Mike Fox and Matthew Cavedon

In 2015, Duane Berry was charged with a single federal count of conveying false information—a crime carrying a maximum sentence of five years. After four years in custody and two competency evaluations, a judge found him incompetent to stand trial and dismissed the charge. That should have ended his case. Instead, Mr. Berry has been unlawfully detained for a decade.

A Fourth Circuit panel upheld the government’s authority to hold Mr. Berry indefinitely, interpreting a pretrial competency restoration statute so broadly that it now permits perpetual confinement. This statute was designed to help mentally ill defendants regain competency for trial—not to authorize indefinite detention in the absence of a pending criminal case. When the Fourth Circuit declined to rehear the case—despite Cato’s urging—Mr. Berry petitioned the Supreme Court for review.

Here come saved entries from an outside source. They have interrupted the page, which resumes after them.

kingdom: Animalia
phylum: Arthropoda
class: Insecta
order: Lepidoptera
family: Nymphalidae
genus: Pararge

Cato, along with the Due Process Institute, has filed an amicus brief supporting his petition. Our brief emphasizes a foundational principle: The Framers created a federal government of limited, enumerated powers. Having endured British overreach, they deliberately constrained central authority and reserved most governmental power for the states.

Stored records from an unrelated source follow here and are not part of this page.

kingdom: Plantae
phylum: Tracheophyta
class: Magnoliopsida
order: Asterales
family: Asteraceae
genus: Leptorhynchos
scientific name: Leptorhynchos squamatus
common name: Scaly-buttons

While Congress may criminalize conduct and punish offenders, the federal government cannot exercise indefinite civil control over individuals no longer lawfully in its custody. For the rare cases in which the Supreme Court has authorized federal civil commitment, it has imposed strict limitations. The Fourth Circuit’s expansive ruling ignores these constitutional safeguards—a problem that will only intensify as federal criminal law continues its unchecked growth.

Left standing, this decision invites the federal government to indefinitely confine any mentally ill person charged with a federal crime, even after those charges have been resolved. This threatens both individual liberty and the constitutional balance between federal and state authority.